## Directions for this task
Could you copy every line of the data that contains the word "Escape"?

═══ Input data

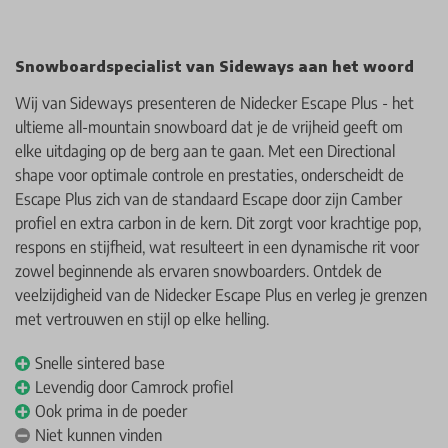
Snowboardspecialist van Sideways aan het woord
Wij van Sideways presenteren de Nidecker Escape Plus - het
ultieme all-mountain snowboard dat je de vrijheid geeft om
elke uitdaging op de berg aan te gaan. Met een Directional
shape voor optimale controle en prestaties, onderscheidt de
Escape Plus zich van de standaard Escape door zijn Camber
profiel en extra carbon in de kern. Dit zorgt voor krachtige pop,
respons en stijfheid, wat resulteert in een dynamische rit voor
zowel beginnende als ervaren snowboarders. Ontdek de
veelzijdigheid van de Nidecker Escape Plus en verleg je grenzen
met vertrouwen en stijl op elke helling.
Snelle sintered base
Levendig door Camrock profiel
Ook prima in de poeder
Niet kunnen vinden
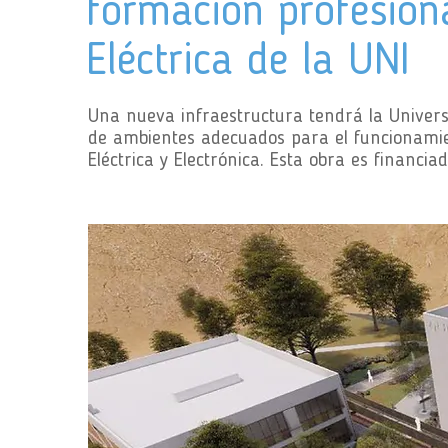
formación profesiona
Eléctrica de la UNI
Una nueva infraestructura tendrá la Univers
de ambientes adecuados para el funcionamien
Eléctrica y Electrónica. Esta obra es financi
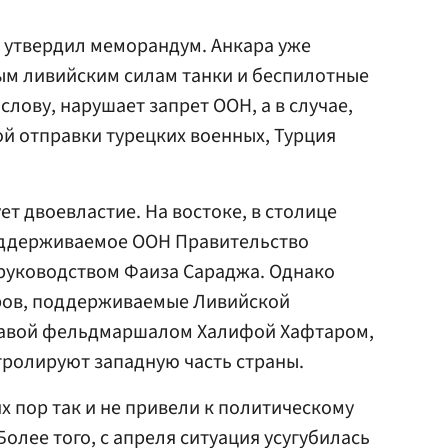
утвердил меморандум. Анкара уже
ым ливийским силам танки и беспилотные
слову, нарушает запрет ООН, а в случае,
ой отправки турецких военных, Турция
т двоевластие. На востоке, в столице
оддерживаемое ООН Правительство
 руководством Фаиза Сараджа. Однако
ров, поддерживаемые Ливийской
лавой фельдмаршалом Халифой Хафтаром,
нтролируют западную часть страны.
х пор так и не привели к политическому
олее того, с апреля ситуация усугубилась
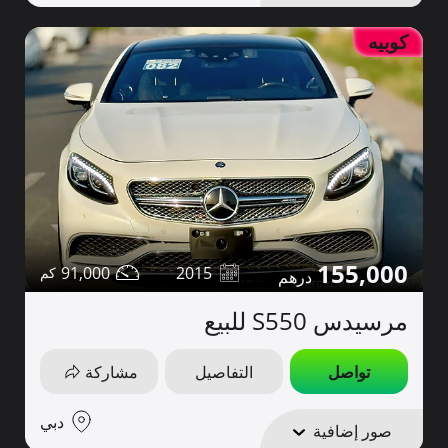
كوبيه
155,000
91,000
2015
مرسيدس S550 للبيع
تواصل
التفاصيل
مشاركة
دبي
صور إضافية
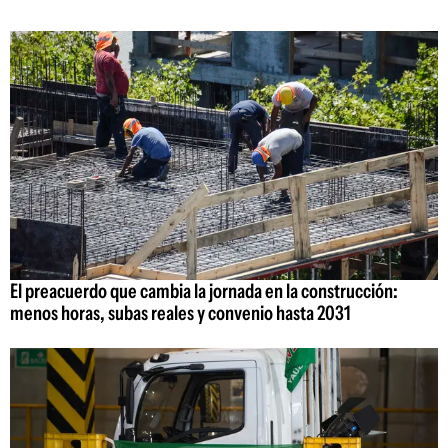
El preacuerdo que cambia la jornada en la construcción:
menos horas, subas reales y convenio hasta 2031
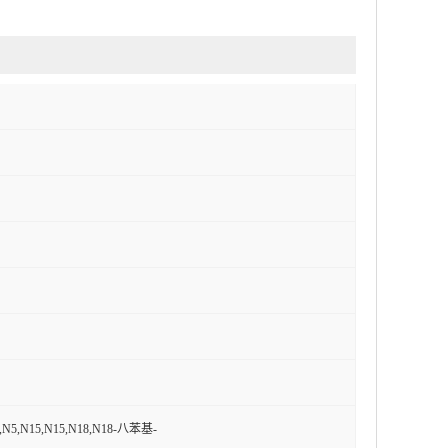
,N5,N15,N15,N18,N18-八苯基-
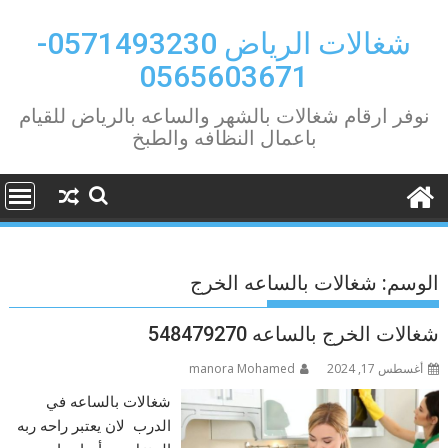
Ski
t
شغالات الرياض 0571493230-
conten
0565603671
نوفر ارقام شغالات بالشهر والساعه بالرياض للقيام
باعمال النظافه والطبخ
الوسم:
شغالات بالساعه الخرج
شغالات الخرج بالساعه 548479270
أغسطس 17, 2024
manora Mohamed
شغالات بالساعه في
الدرب لان يعتبر راحه ربه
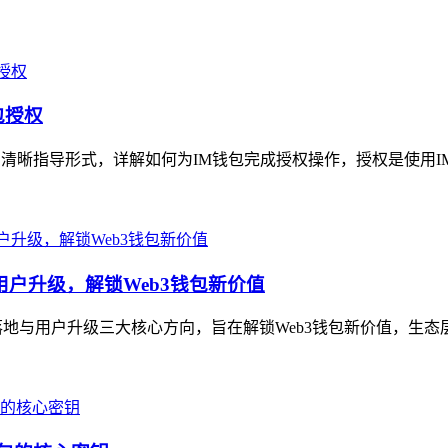
包授权
的清晰指导形式，详解如何为IM钱包完成授权操作，授权是使用I
用户升级，解锁Web3钱包新价值
地与用户升级三大核心方向，旨在解锁Web3钱包新价值，生态层面，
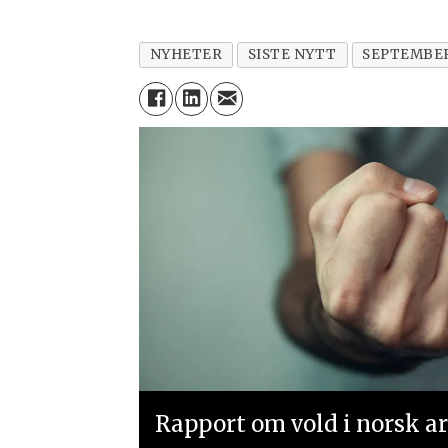
NYHETER
SISTE NYTT
SEPTEMBE
Rapport om vold i norsk arb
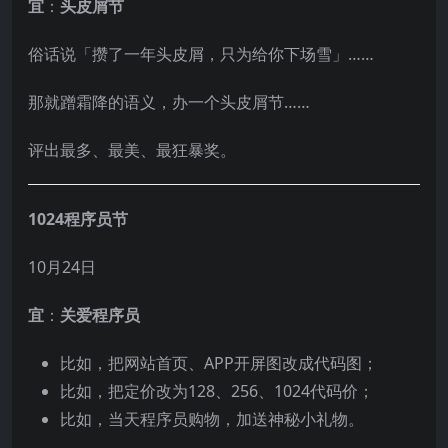
宜
：
头皮屑节
俗话说「攒了一年头皮屑，只为给你下场雪」……
那就蹭霜降的语义，办一个头皮屑节……
评出最多、最美、最狂暴奖。
1024程序员节
10月24日
宜
：
关爱程序员
比如，把网站首页、APP开屏图改成代码图；
比如，把定价改为128、256、1024代码价；
比如，当天程序员购物，加送神秘小礼物。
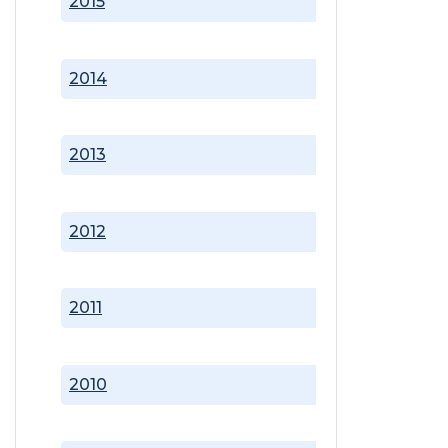
2015
2014
2013
2012
2011
2010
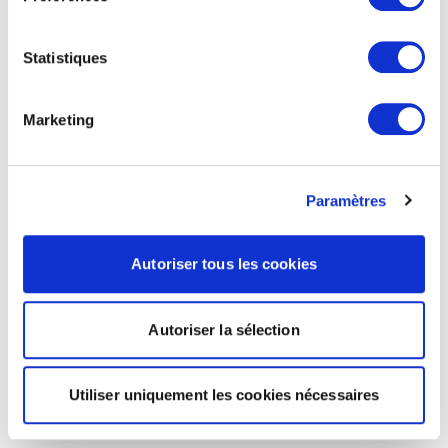
Statistiques
Marketing
Paramètres
Autoriser tous les cookies
Autoriser la sélection
Utiliser uniquement les cookies nécessaires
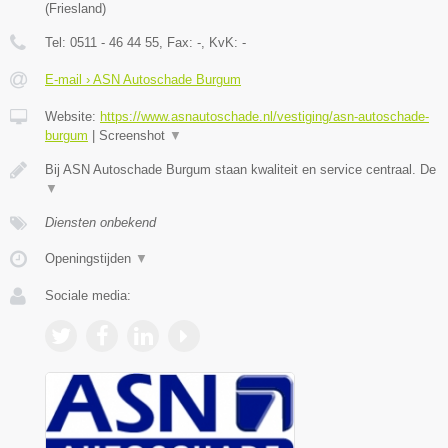
(
Friesland
)
Tel:
0511 - 46 44 55
, Fax:
-
, KvK:
-
E-mail › ASN Autoschade Burgum
Website:
https://www.asnautoschade.nl/vestiging/asn-autoschade-
burgum
|
Screenshot
▼
Bij ASN Autoschade Burgum staan kwaliteit en service centraal. De
▼
Diensten onbekend
Openingstijden
▼
Sociale media:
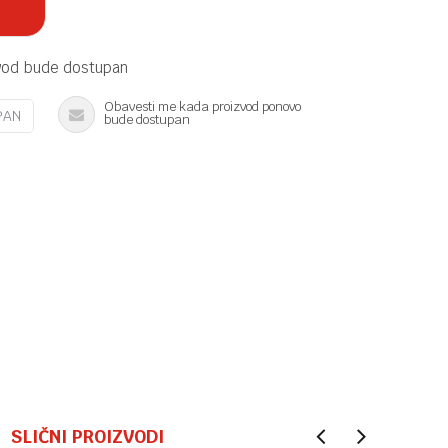
vod bude dostupan
Obavesti me kada proizvod ponovo
PAN
bude dostupan
SLIČNI PROIZVODI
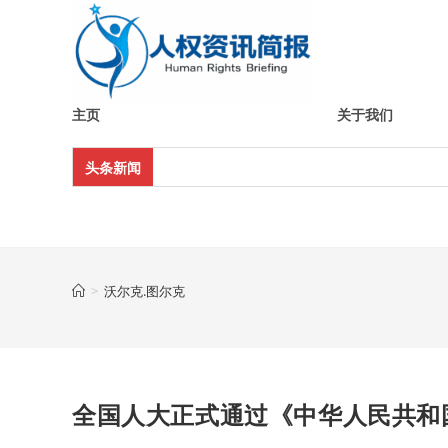
Skip
to
content
主页
关于我们
头条新闻
>
沃尔克.图尔克
全国人大正式通过《中华人民共和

══════

## Written solution
Wij van Sideways presenteren de Nidecker Escape Plus - het
Escape Plus zich van de standaard Escape door zijn Camber
veelzijdigheid van de Nidecker Escape Plus en verleg je grenzen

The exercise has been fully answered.